(Records for this task):
────────
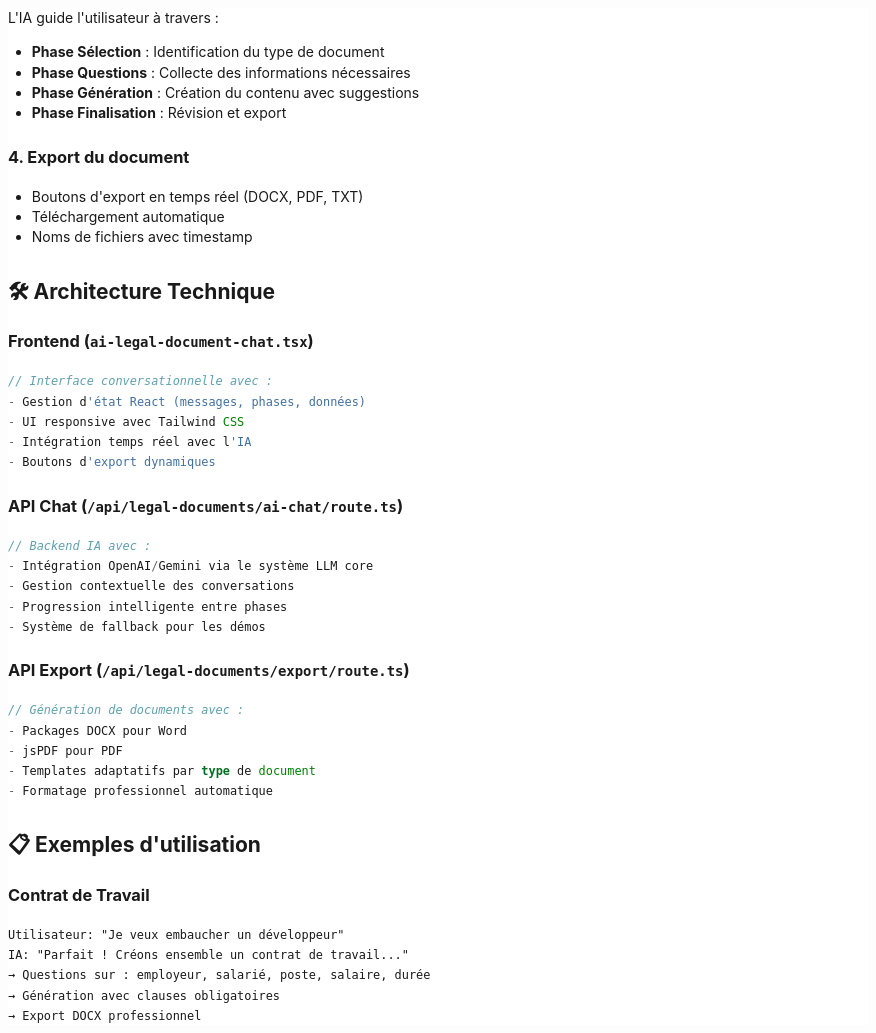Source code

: L'IA guide l'utilisateur à travers :

- **Phase Sélection** : Identification du type de document
- **Phase Questions** : Collecte des informations nécessaires
- **Phase Génération** : Création du contenu avec suggestions
- **Phase Finalisation** : Révision et export

### 4. Export du document

- Boutons d'export en temps réel (DOCX, PDF, TXT)
- Téléchargement automatique
- Noms de fichiers avec timestamp

## 🛠️ Architecture Technique

### Frontend (`ai-legal-document-chat.tsx`)

```typescript
// Interface conversationnelle avec :
- Gestion d'état React (messages, phases, données)
- UI responsive avec Tailwind CSS
- Intégration temps réel avec l'IA
- Boutons d'export dynamiques
```

### API Chat (`/api/legal-documents/ai-chat/route.ts`)

```typescript
// Backend IA avec :
- Intégration OpenAI/Gemini via le système LLM core
- Gestion contextuelle des conversations
- Progression intelligente entre phases
- Système de fallback pour les démos
```

### API Export (`/api/legal-documents/export/route.ts`)

```typescript
// Génération de documents avec :
- Packages DOCX pour Word
- jsPDF pour PDF
- Templates adaptatifs par type de document
- Formatage professionnel automatique
```

## 📋 Exemples d'utilisation

### Contrat de Travail

```
Utilisateur: "Je veux embaucher un développeur"
IA: "Parfait ! Créons ensemble un contrat de travail..."
→ Questions sur : employeur, salarié, poste, salaire, durée
→ Génération avec clauses obligatoires
→ Export DOCX professionnel
```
────────
(Work item):
In the entries, find every line holding "DOCX" and copy it.

(Task output):
- Boutons d'export en temps réel (DOCX, PDF, TXT)
- Packages DOCX pour Word
→ Export DOCX professionnel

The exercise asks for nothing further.